Document your income and debt statuses
One of the first steps of applying for a mortgage is to have all the information about your earnings and debt in place. Here, you will need to provide a proof of income by providing at least two months of pay stubs to the mortgage provider. The process of underwriting can be a little involving for those who are self-employed. You will need to provide your tax returns summaries to help your lender determine your indebtedness. It is advisable to pay off all your loans first and avoid new loans before approaching a lender. You will need to use a home loan calculator to help you estimate the amount of loan that you can afford.
Know your credit health
First, obtain your credit information, including your credit score and a summary of your credit history. It is important to get in advance to allow for correction of errors and negative items, including late payments. You might need to enroll to a credit report service to help you get up to date information about your credit history as you continue to search for a home loan.

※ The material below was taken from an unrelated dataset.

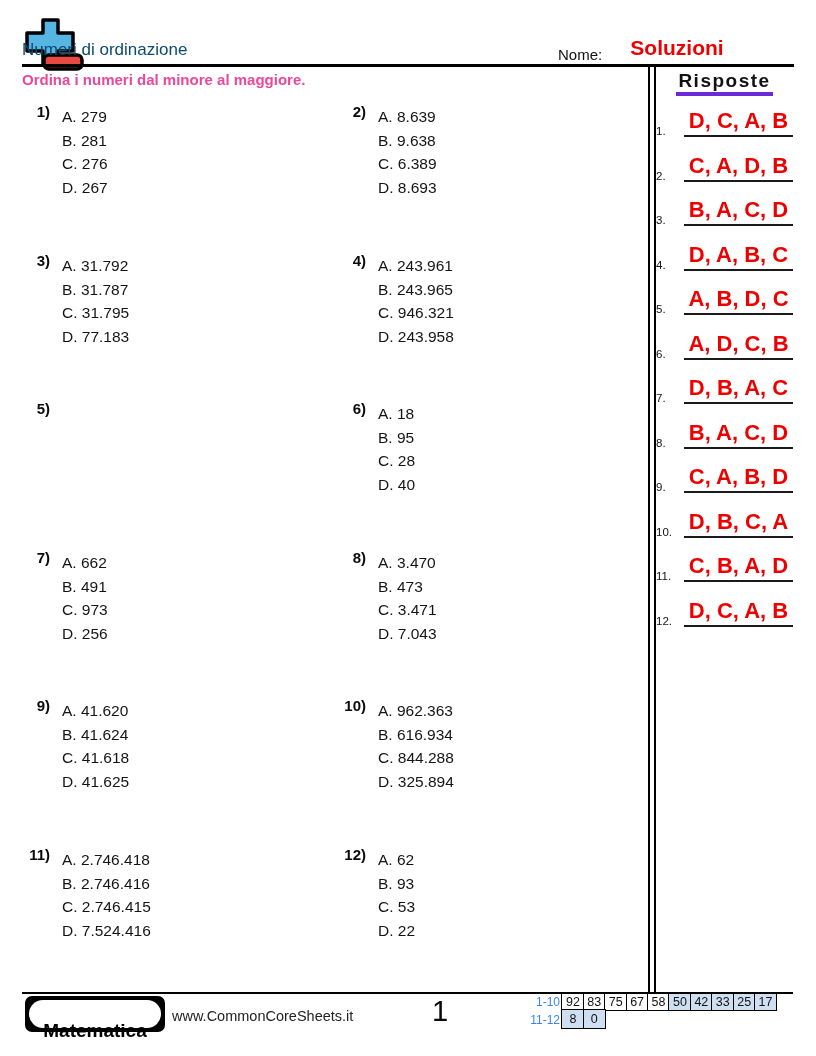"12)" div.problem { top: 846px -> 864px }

Many lenders prefer that your FICO credit score be above 700. If your credit score is less than this, you may need to find a highly qualified guarantor or cosigner or wait to get better scores before getting the approval. Higher credit scores attract lower mortgage rates, which can mean thousands of dollars in savings. Avoid applying for a loan a few months to getting your mortgage since this makes lenders suspicious about you.
Know your mortgage budget
Perhaps this should be the first thing to think about even before you talk to your lender. Determine how much home you can afford to pay comfortably before you apply for a loan. The best rule is to ensure that your total payment towards the loan, including other fees and taxes should be less than 35 percent of the gross income. However, it is recommended that you stick to 25 percent of your gross pre-tax income since there are lenders out there who are a little conservative considering that the house payments many vary based on the changing interest rates, property taxes and the cost of insuring the home. Therefore, you will need to consider these items when determining how much of a loan you can afford.
Your down payments
Next, you need to determine how much money you need to save towards your down payment. Today, many lenders are requiring borrowers to have at least ten percent of the total loan. However, people getting an FHA or other special loans may need to pay less than 10 percent. Paying a higher down payment will help you avoid the high cost of private mortgage insurance (PMI) which is intended to cushion the lender in the event of foreclosure before you establish a reasonable equity in the home.
In conclusion, the process of getting approved for a mortgage can be tedious, but you can make it easier by ensuring a favorable credit score, cutting on debts, putting forward a higher down payment and budgeting for your loan.Having a mortgage calculator can help you determine your ability to pay a mortgage loan that you are looking for.